____ TEXT UNDER STUDY

The Illegitimacy of Demands

By Demetra Kotouza, 7 December 2011
Image: ‘Merry Crisis and a Happy New Fear’, Exarchia, Athens 2010

With demands over the wage and welfare in austerity Greece deemed illegitimate because unaffordable, what shape can struggle take? Demetra Kotouza sees the all out attack on living standards as producing a de facto opposition that can’t be cohered by ideologies of class


With austerity escalating in Greece this year, there has been a parallel effort to resist it. Several strikes in key industries such as transport and electricity have taken place, mostly in the public sector, and six general strikes, accompanied by demonstrations of growing size and intensity. The ‘indignants’ direct democracy movement dominated attention in the summer, expressing parliamentary politics’ legitimation crisis. In September, autoreduction practices became more frequent in response to new taxation, while universities and schools were occupied, the former against the new higher education bill and the latter triggered by delays in handing out books.1 In October, a 48-hour general strike, with increased participation from the private sector, and accompanied by the occupation of most of the country’s public services and infrastructure, brought everything to a standstill. Despite what was called by many ‘the mother of all strikes’ and the largest demonstrations in decades, which many thought might topple the government, the parliament passed a bill that essentially invalidates collective bargaining agreements and opens the way for wages to fall below the minimum. This sent the message that a large 48-hour strike is not enough to win a battle, and that worse is still to come.

This comes at a time when the struggle around the wage is becoming a matter of survival. Within a year, wages, even for those previously considered quite well off, have fallen below subsistence levels, to the point that paying bills, making rent payments and buying basics has become a widespread problem. This, combined with payment stoppages by employers, high unemployment and the decline of the petit bourgeoisie, as small businesses go bust one after another, is making survival the central question today, and the existence of the wage itself the most critical demand. However, it is not only this ruthless and abrupt attack on wages and labour rights, compounded by intensifying police repression, that makes these struggles particularly tough. Current struggles are facing a grim horizon, as the demands they voice are presented as impossible; even if small battles are won, it is unclear how winning the war would be possible when it is no longer fought at the level of a national economy, but rather in the midst of a global crisis with Greece as one of its epicentres. These battles are confronted with the risk of a default that could send shockwaves through the global financial system and bring about a wider recession and deeper impoverishment. To the extent that a default can indeed be triggered by the government’s inability to implement austerity, these struggles appear to be self-destructive. But even if a default is inevitable, its prospect thwarts any hopes for a long-term victory that would make space for workers to go on the offensive. Facing this situation, it has become difficult to pose even defensive wage demands in a way that is effective and proportionate to capital’s attack. The intense struggles that continue to take place have a feeling of despair, of hitting a wall.

________
____ DATA LISTING

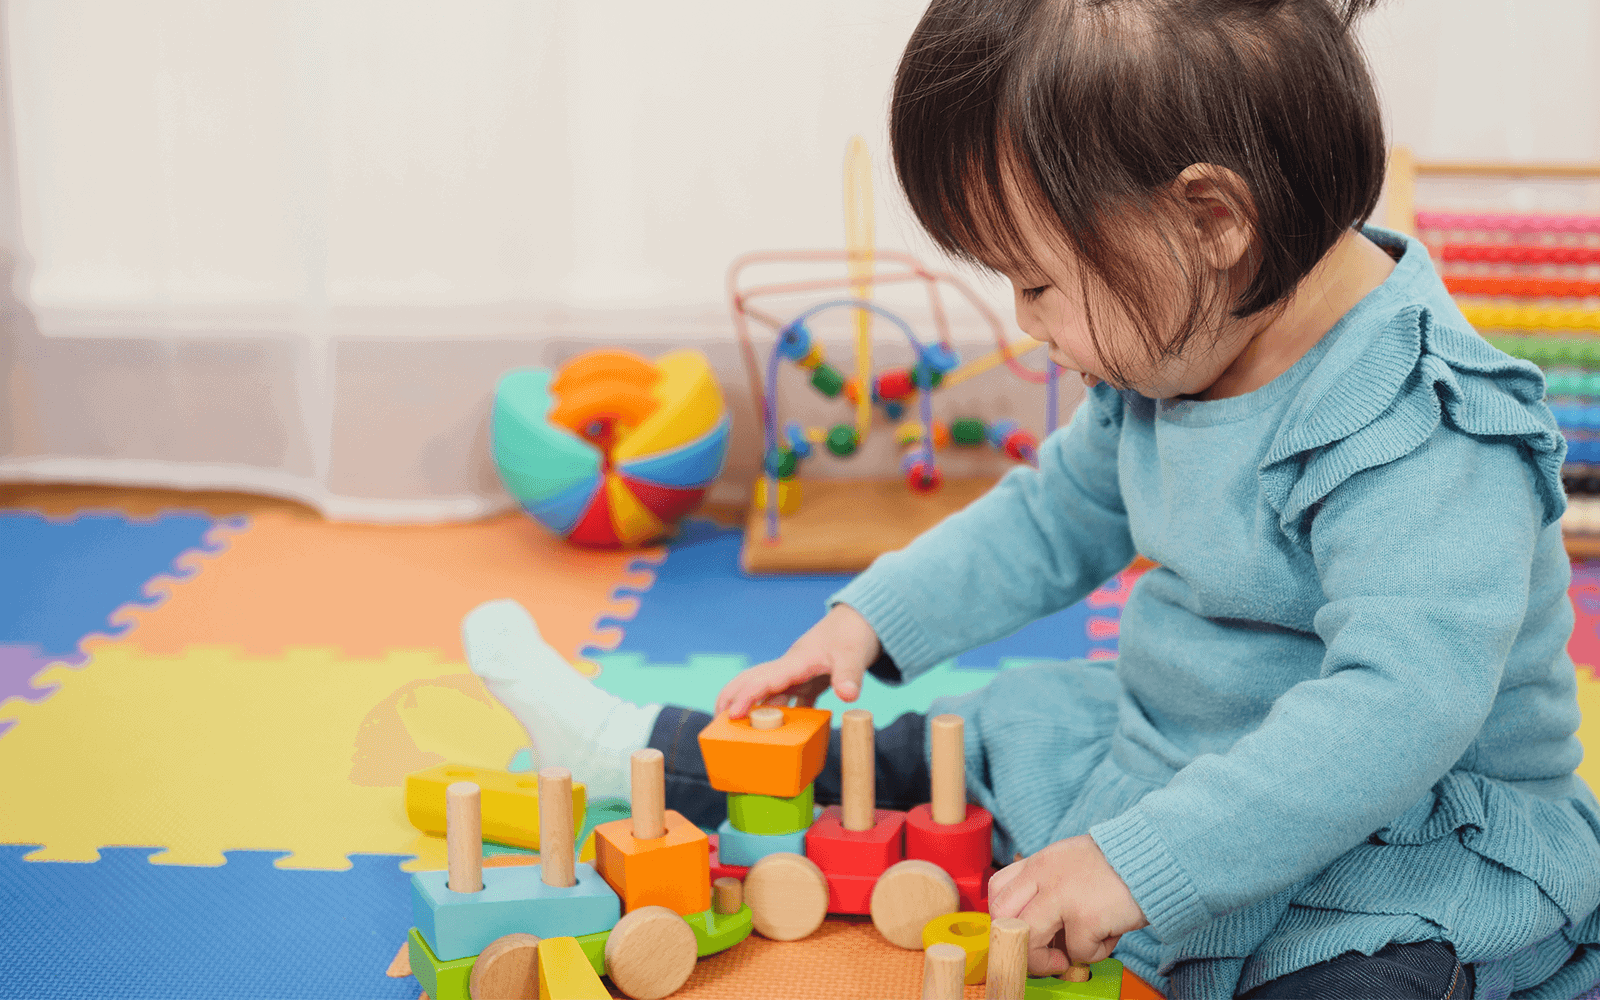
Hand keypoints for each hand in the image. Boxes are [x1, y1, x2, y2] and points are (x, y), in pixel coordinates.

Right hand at [714, 603, 880, 718]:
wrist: (860, 620)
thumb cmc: (853, 634)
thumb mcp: (855, 655)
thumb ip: (849, 675)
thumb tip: (848, 697)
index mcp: (796, 662)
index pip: (764, 680)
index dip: (746, 697)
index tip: (732, 715)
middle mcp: (791, 668)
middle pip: (753, 681)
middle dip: (732, 698)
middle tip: (717, 722)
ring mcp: (798, 674)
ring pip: (769, 693)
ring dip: (754, 710)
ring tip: (740, 732)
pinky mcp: (810, 680)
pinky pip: (791, 699)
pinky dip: (784, 715)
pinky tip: (783, 733)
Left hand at [988, 835, 1147, 976]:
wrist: (1155, 854)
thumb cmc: (1117, 866)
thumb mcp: (1071, 864)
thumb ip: (1050, 888)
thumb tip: (1042, 932)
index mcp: (1040, 863)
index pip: (997, 890)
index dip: (1004, 918)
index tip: (1023, 934)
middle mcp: (1044, 876)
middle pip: (1002, 917)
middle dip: (1016, 944)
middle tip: (1040, 953)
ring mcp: (1062, 895)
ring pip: (1028, 940)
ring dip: (1045, 960)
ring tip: (1069, 956)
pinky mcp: (1086, 916)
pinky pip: (1078, 951)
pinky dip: (1096, 952)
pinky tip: (1110, 933)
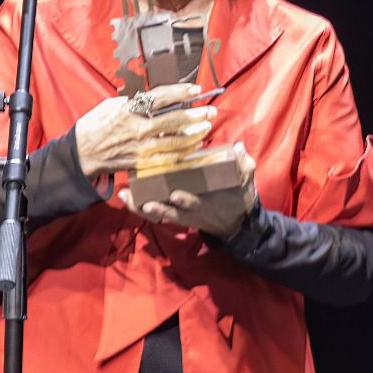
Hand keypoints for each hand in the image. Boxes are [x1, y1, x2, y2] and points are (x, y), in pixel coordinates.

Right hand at [75, 84, 212, 177]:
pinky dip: (184, 152)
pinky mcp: (142, 163)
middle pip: (174, 120)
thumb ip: (133, 101)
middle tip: (210, 110)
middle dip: (196, 115)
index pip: (161, 98)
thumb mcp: (111, 105)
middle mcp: (137, 128)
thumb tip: (152, 97)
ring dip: (195, 134)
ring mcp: (141, 148)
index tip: (196, 90)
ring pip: (176, 141)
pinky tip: (194, 146)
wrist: (81, 154)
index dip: (181, 92)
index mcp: (129, 110)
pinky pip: (168, 159)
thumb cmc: (94, 126)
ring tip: (207, 127)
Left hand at [119, 142, 258, 238]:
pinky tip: (125, 198)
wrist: (236, 225)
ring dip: (141, 208)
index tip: (176, 195)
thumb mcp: (246, 182)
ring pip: (158, 214)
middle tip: (144, 202)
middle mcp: (191, 211)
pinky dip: (139, 208)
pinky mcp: (175, 215)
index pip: (195, 204)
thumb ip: (244, 165)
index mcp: (207, 203)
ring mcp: (181, 214)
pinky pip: (154, 214)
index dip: (186, 201)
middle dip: (157, 208)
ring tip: (126, 198)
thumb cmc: (240, 200)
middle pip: (170, 212)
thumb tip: (238, 147)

________

REQUIRED ACTIONS:
[1] Translate into French this sentence from the essay on austerity in Greece: "This comes at a time when the struggle around the wage is becoming a matter of survival."
[2] Carry the essay on austerity in Greece forward, starting right after its final sentence.

RESULTS BY TASK:
[1] Cela survient à un moment où la lutte autour du salaire devient une question de survie.

[2]
This is not a condition that only characterises the class struggle in Greece, or even one that suddenly emerged in the current crisis. The global capitalist restructuring, which dismantles the social democratic institutions that guarantee survival for unemployed populations, began long ago. In so many ways it represents a return of the working class to its ‘proper’ condition, to its ‘proper’ entirely dependent relation to capital. Unemployment, both as a constant risk and a potentially long-term condition, as a constant underlying state of precarity integral to the condition of the working class, is becoming ever more prominent today. However, the current stage of crisis and restructuring is not a return to the situation existing prior to the birth of social democracy. The capitalist restructuring that began in the late ’70s – characterised by the drive to reduce the cost of labour power through the development of advanced technology, the global zoning of production, and financialisation, with credit supplementing falling wages (up until 2007) to aid the reproduction of labour power in the western world – was a response to an earlier crisis of overaccumulation. The prospect of a renewed Keynesian ‘deal’, of a realignment of consumption with the wage, to ‘productive’ industrial capitalism, and the separation of national economies, is no longer possible because it is precisely what had to be done away with to overcome that crisis. Most importantly, the real subsumption of labour under capital has advanced to a level where there is no longer any possibility of a flight from capital for surplus populations as was the case with, for example, the creation of alternative, non-capitalist communes in the 19th century and Great Depression-era America. Class struggle is forced to address the capital relation itself, at the same time as capital denies the proletariat’s role as the productive class which, as Theorie Communiste rightly argues, seriously undermines its ability to affirm itself within this antagonism.

This is confounded by the fact that there is no longer a singular, unifying working class experience that would generate a common identity on one side of the class struggle. The global and local zoning of production, and increasing precarisation, has fractured working class communities pushing, in the West, a large section into chronic unemployment and to survival through informal and illegal economies. In the global South, significant populations have been forced to emigrate to the West despite brutal repression.

In this moment of global crisis, this tendency manifests itself with great intensity in the ‘second’ zone of capitalist development and particularly in Greece. When even the demand for work cannot be satisfied at a broader, systemic level, let alone for the capacity of the wage to cover subsistence, even defensive wage demands appear structurally illegitimate whilst also being a matter of survival. The working class is having a hard time affirming itself as life – as labour power that needs to be reproduced – let alone as a productive force, in its relation to both capital and the state that used to guarantee its survival. The question of ‘lost unity’ also emerges as a central one, as conflicts within struggles intensify.

The contradiction between the necessity of the wage demand, and its lost legitimacy reappeared in the indignants’ direct democracy movement. The call for ‘direct democracy now’ rejected, in principle, the address of demands to a denounced political establishment and parliamentary system. It rejected dominant avenues of representation – the political parties and major unions – and put forward a call for self-organisation: ‘taking our lives into our own hands’. But, despite this language of autonomy, the movement was also driven by a single demand, namely that the Mid-Term Programme be voted down in parliament.2 This suggests that building a defence within this face-off still takes precedence over any claim that it’s time to self-organise and take over.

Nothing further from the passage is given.